Official: Guards rob Iraqi bank, net $500,000

London-based HSBC Holdings Plc, which owns a 70 percent stake in Dar Es Salaam bank, said on Wednesday that less than $1 million in cash was stolen in a raid on a Dar Es Salaam branch in Baghdad.

Earlier, Iraqi police and a bank official in Baghdad said thieves had stolen nearly $300 million in cash from the bank in Karrada, a key commercial district in Baghdad.

An HSBC spokesman in London said the amount was “significantly less than $1 million.” The bulk of the stolen money was in dollars with some in Iraqi dinars, he said. “The incident did involve an armed gang and the detailed circumstances are still being investigated,” the spokesman said.

The Interior Ministry official told NBC News that $366,000 in U.S. dollars and 282 million Iraqi dinars were taken from the bank. “We realize that the news agencies have reported that $300 million were stolen, but in fact we’ve spoken to the Bank Managers today and after an investigation they realized that the numbers were not those reported,” the official said.

An Interior Ministry official told NBC News that the robbers were four guards — two daytime and two nighttime workers — who worked at the private Dar Es Salaam bank in Baghdad’s Karrada district.
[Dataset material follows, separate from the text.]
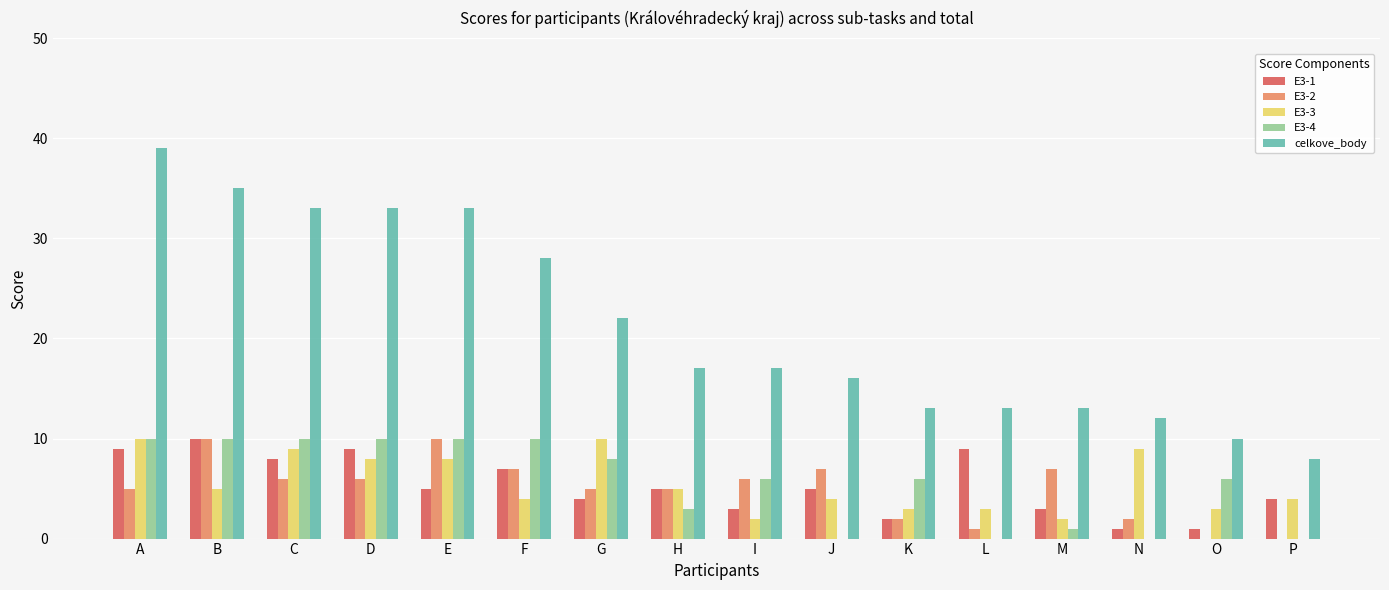

What is the sum of all celkove_body values?

342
“One of the nighttime guards made a deal with the bank robbers and he would attack his partner during his shift and let the robbers in … and so he did,” the official said. “They broke the locks of the cabinets with an oxygen can, got all the keys out and stole the money.”

Police said when bank employees arrived for work on Wednesday they found the front door open and the money gone. The guards, who normally slept at the bank, had also disappeared.

Police said the Interior Ministry and the Finance Ministry had set up a committee to investigate the theft.

Ever since the 2003 U.S.-led invasion of Iraq, most transactions have been conducted in cash because of limited facilities to transfer money through banks or other financial institutions.

Huge amounts of money were looted from Iraq’s banks during the invasion.